- _What this task involves_
Below this line are records; transcribe exactly the lines between the one holding "Annotated regions visible in this slice (semi-automatically" and the one holding "term): Pleuropulmonary blastoma", inclusive, and omit the pictures.
————————
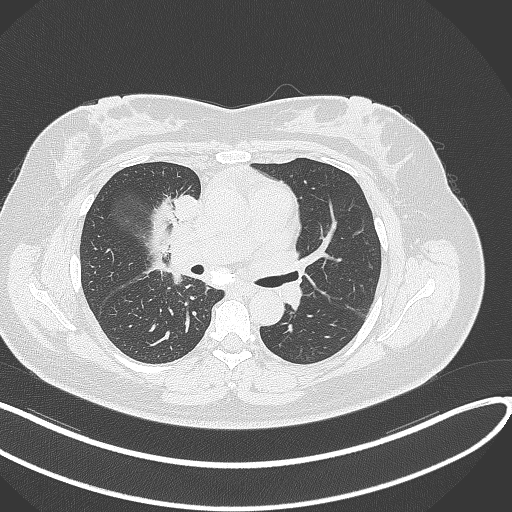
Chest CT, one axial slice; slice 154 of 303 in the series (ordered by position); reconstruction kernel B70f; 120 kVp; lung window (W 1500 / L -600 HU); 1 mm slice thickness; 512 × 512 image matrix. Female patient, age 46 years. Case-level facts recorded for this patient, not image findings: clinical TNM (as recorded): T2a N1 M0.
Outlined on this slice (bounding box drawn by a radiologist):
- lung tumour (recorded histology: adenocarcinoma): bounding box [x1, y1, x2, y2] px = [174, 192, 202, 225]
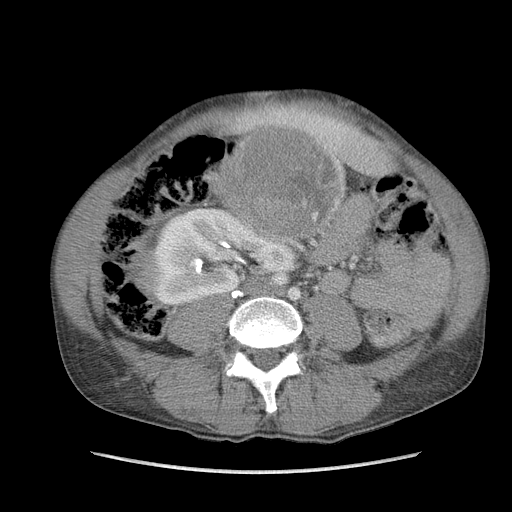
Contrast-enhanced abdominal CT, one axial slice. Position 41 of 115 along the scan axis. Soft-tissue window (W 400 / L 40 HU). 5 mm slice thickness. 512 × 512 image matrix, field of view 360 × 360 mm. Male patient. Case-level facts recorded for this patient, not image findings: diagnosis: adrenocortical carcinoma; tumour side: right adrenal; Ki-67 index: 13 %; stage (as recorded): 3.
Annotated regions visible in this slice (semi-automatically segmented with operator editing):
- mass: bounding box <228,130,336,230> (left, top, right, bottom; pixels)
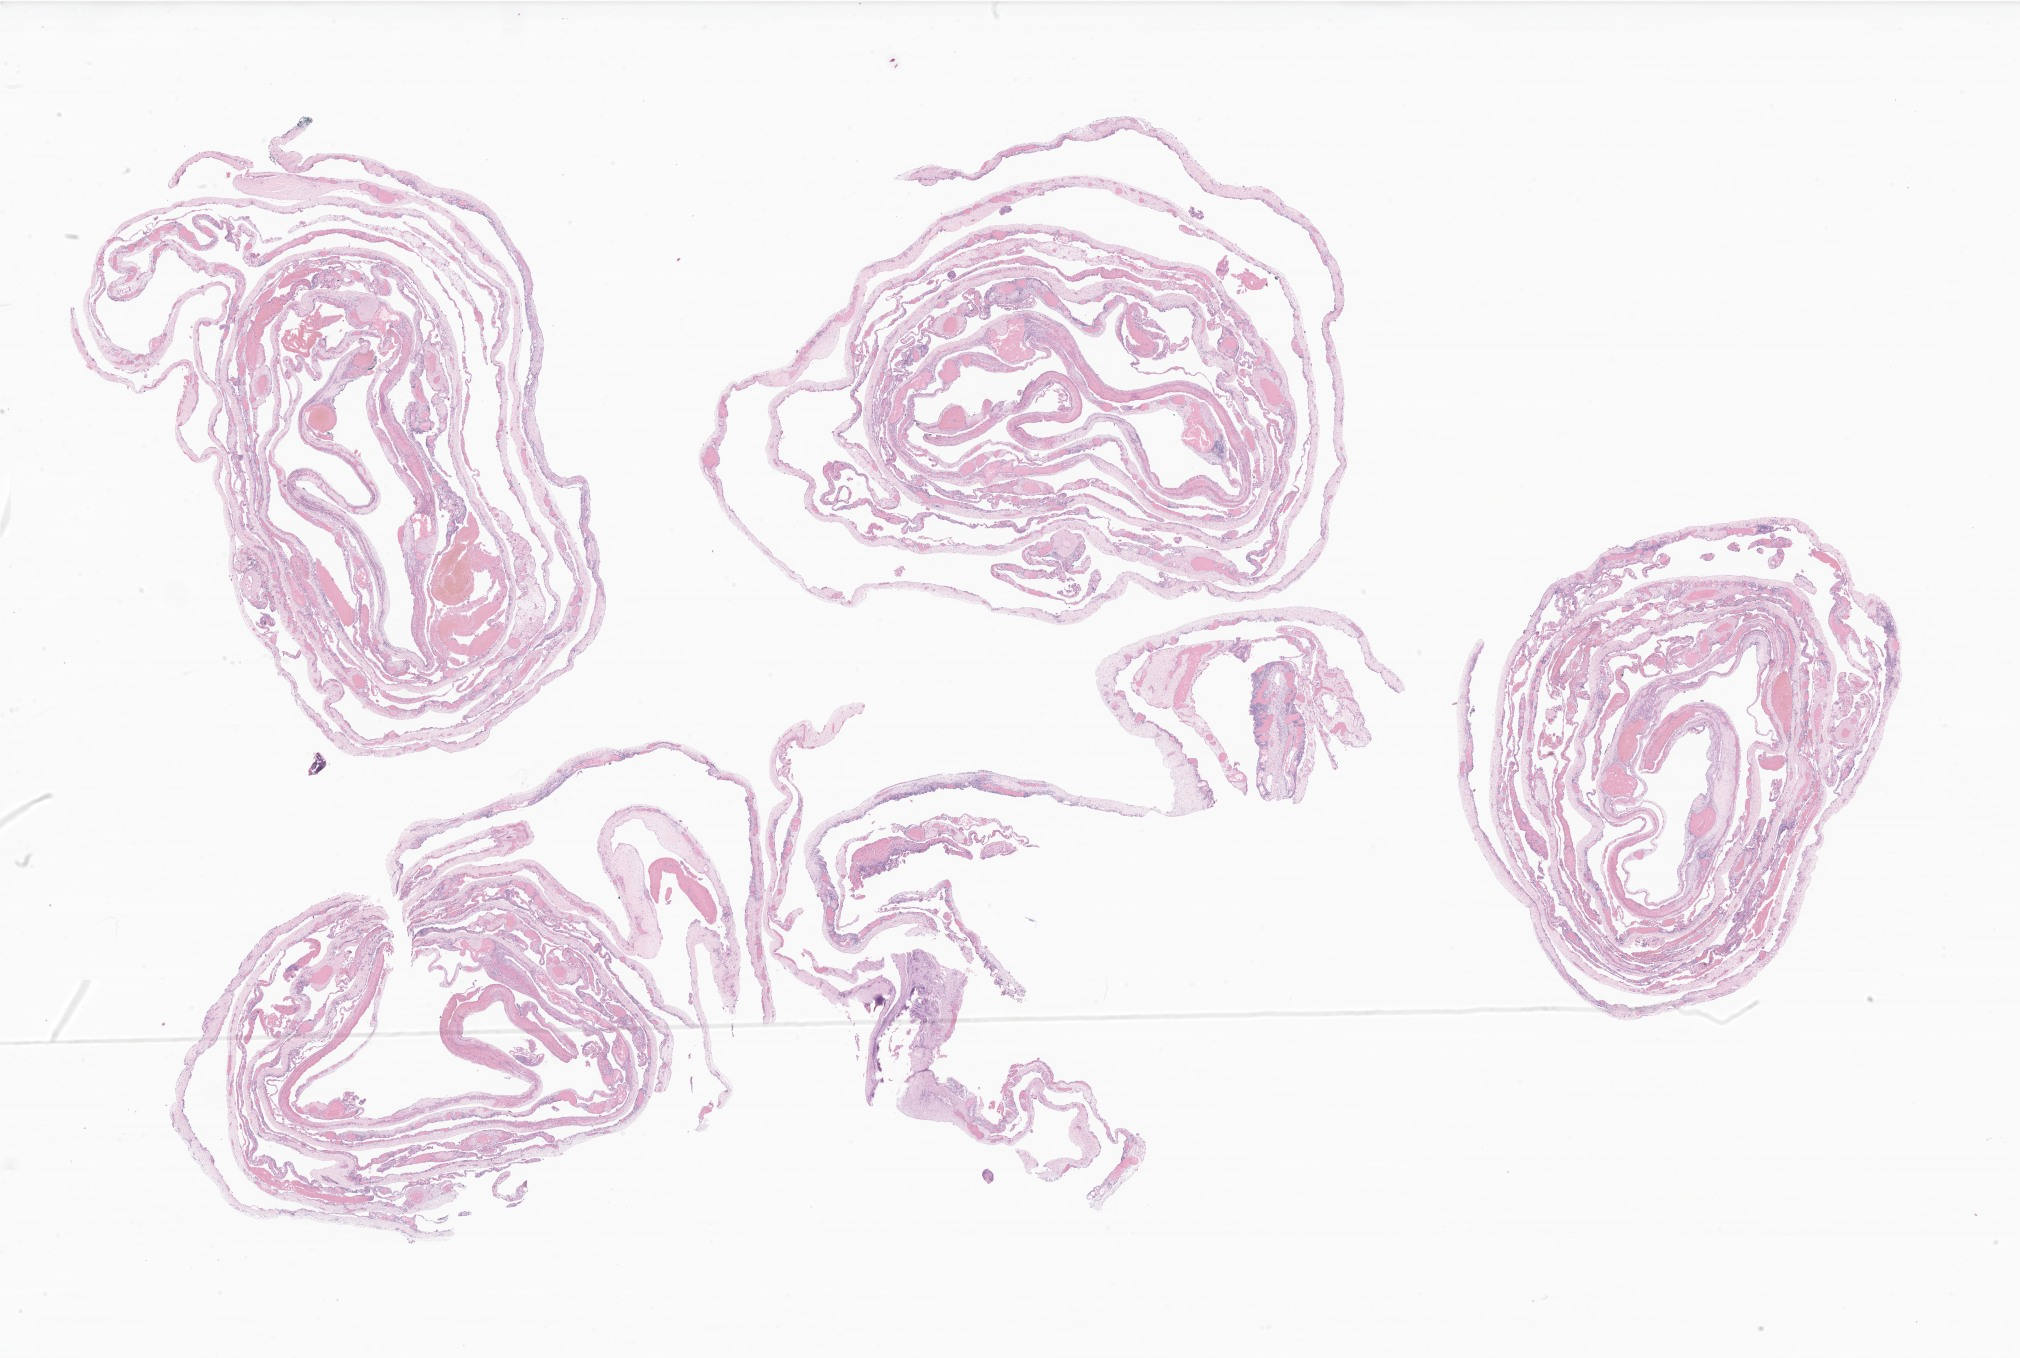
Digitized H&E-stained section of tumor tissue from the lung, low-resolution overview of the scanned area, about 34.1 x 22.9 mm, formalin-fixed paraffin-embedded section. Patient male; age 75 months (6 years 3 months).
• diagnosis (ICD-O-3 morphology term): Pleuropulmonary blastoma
————————
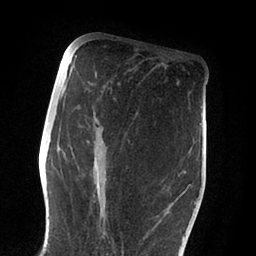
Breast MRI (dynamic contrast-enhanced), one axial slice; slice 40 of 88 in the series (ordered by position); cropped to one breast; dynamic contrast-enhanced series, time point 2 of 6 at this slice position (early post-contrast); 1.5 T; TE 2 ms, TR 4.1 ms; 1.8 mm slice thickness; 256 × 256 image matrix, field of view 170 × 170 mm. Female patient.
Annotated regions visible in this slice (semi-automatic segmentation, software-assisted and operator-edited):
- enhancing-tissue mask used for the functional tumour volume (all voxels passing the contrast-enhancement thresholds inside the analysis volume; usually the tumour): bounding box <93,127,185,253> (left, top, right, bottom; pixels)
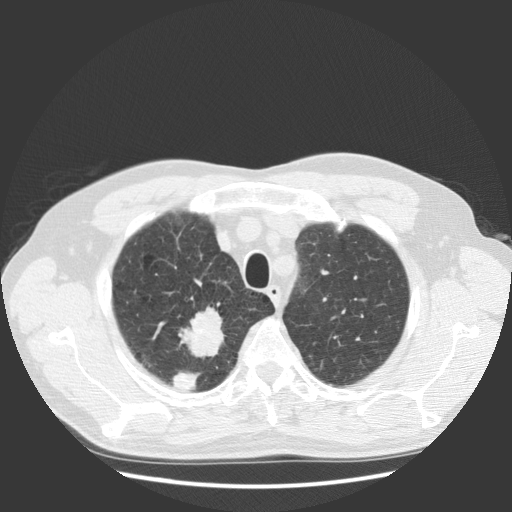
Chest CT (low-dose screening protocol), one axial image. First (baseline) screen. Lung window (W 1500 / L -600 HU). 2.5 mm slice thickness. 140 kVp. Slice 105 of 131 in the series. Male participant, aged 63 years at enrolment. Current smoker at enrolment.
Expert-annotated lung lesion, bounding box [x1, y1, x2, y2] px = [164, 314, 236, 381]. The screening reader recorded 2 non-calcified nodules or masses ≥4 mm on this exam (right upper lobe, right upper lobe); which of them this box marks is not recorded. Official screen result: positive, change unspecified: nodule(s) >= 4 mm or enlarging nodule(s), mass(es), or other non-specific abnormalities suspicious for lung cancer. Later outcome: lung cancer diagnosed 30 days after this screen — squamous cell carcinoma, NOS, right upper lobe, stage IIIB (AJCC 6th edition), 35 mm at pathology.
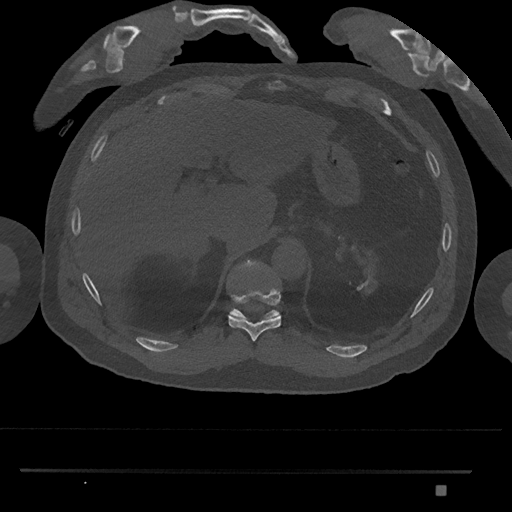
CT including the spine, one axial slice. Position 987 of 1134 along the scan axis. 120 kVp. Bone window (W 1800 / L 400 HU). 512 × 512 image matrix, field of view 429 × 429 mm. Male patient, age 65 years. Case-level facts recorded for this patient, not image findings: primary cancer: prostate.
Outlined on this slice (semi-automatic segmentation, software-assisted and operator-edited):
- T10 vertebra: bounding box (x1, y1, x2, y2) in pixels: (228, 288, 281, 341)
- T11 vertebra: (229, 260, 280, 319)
————————
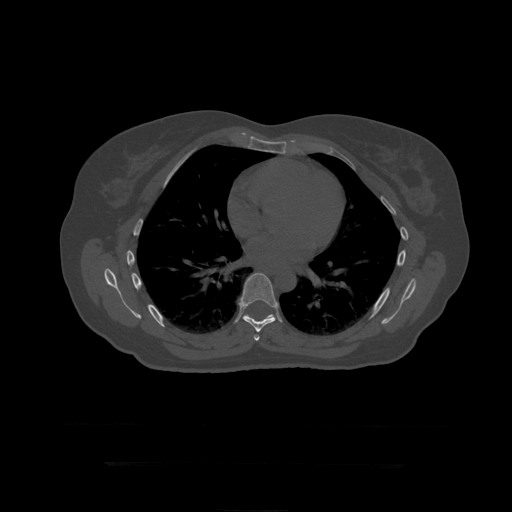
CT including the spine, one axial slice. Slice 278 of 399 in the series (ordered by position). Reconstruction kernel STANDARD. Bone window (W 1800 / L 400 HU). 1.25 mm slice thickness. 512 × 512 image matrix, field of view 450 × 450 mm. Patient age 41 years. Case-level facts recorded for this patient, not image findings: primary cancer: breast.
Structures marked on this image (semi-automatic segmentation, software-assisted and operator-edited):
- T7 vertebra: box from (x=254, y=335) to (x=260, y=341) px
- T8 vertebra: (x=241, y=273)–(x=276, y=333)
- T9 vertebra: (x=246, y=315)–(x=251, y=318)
————————
- _Written response_
Annotated regions visible in this slice (semi-automatically segmented with operator editing):
- mass: bounding box <228,130,336,230> (left, top, right, bottom; pixels)
Digitized H&E-stained section of tumor tissue from the lung, low-resolution overview of the scanned area, about 34.1 x 22.9 mm, formalin-fixed paraffin-embedded section. Patient male; age 75 months (6 years 3 months).
• diagnosis (ICD-O-3 morphology term): Pleuropulmonary blastoma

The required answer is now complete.